## [Problem requirements]
Check each line of the material that follows, and copy those holding the string "wire".

---

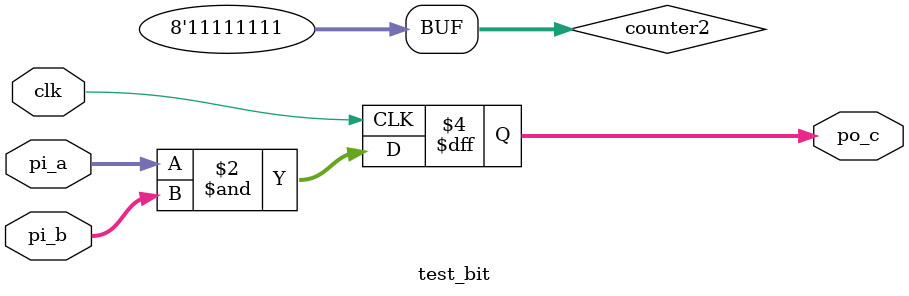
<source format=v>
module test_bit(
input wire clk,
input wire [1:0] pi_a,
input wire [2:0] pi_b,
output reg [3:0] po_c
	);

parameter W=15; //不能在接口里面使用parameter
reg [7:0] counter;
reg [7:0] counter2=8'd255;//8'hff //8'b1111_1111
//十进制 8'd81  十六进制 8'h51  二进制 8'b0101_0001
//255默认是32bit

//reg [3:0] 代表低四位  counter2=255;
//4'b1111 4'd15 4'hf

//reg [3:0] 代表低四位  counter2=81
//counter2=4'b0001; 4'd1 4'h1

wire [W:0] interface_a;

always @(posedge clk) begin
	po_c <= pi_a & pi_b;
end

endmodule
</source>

---

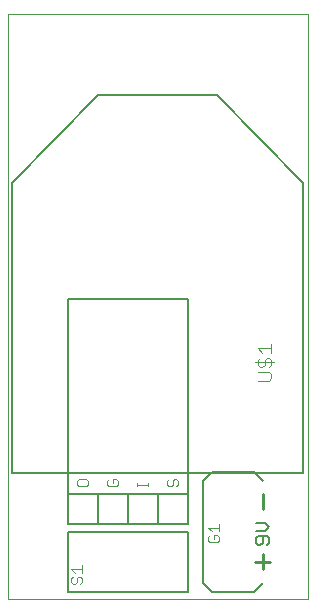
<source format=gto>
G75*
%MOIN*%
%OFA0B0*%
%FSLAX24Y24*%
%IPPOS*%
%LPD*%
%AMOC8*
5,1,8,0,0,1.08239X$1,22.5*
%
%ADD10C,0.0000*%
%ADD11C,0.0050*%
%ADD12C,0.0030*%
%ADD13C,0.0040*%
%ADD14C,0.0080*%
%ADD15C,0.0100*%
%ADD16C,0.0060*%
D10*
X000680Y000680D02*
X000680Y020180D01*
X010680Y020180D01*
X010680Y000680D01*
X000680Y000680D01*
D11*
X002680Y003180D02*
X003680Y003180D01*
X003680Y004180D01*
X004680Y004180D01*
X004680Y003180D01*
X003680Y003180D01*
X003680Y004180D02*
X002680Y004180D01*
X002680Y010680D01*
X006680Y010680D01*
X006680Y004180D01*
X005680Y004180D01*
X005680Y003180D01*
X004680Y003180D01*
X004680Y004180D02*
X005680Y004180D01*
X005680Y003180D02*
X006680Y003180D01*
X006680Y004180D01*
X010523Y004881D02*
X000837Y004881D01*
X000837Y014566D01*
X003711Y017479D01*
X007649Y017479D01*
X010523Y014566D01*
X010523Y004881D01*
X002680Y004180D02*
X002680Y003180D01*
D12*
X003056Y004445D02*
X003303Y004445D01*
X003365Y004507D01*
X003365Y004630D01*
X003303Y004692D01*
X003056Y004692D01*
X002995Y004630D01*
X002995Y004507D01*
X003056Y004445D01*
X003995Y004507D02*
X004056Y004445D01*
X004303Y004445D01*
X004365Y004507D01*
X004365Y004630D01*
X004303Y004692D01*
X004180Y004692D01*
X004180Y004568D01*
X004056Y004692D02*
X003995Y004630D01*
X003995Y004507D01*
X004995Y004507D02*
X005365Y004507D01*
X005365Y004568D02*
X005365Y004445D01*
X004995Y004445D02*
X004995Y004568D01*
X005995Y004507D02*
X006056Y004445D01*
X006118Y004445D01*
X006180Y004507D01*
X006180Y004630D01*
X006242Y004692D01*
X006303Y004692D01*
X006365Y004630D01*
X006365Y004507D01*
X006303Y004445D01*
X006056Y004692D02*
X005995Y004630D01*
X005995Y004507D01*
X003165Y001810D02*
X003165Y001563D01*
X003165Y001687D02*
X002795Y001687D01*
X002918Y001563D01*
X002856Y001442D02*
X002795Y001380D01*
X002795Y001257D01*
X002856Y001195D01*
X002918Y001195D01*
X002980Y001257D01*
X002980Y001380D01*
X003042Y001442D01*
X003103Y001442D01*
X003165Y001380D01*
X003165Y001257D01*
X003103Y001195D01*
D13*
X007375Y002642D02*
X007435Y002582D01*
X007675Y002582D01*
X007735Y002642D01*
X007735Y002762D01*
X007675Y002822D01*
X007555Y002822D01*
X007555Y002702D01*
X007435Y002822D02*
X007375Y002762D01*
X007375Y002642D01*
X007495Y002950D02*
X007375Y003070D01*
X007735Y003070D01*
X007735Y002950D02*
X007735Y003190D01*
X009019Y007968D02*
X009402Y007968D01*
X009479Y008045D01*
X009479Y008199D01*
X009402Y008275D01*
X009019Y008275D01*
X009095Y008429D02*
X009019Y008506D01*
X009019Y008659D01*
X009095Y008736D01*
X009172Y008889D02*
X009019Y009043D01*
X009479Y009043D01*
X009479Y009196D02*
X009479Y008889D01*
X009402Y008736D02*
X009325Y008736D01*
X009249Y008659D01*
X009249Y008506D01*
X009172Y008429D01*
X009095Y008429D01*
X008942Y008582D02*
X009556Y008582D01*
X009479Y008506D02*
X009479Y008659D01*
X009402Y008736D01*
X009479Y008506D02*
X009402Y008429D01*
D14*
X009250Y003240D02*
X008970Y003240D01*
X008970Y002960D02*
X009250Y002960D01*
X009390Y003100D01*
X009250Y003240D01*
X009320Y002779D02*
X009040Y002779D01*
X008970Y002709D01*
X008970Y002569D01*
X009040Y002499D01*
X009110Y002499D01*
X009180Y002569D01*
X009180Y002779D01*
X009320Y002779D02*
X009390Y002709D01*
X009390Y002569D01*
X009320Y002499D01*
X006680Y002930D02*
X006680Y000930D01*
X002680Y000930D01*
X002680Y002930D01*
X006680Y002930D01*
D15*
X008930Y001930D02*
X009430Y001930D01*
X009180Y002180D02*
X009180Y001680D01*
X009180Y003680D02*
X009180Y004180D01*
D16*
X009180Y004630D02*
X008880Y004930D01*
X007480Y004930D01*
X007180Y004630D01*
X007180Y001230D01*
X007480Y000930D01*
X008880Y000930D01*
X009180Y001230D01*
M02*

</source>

---

## [Task response]
input wire clk,
input wire [1:0] pi_a,
input wire [2:0] pi_b,
wire [W:0] interface_a;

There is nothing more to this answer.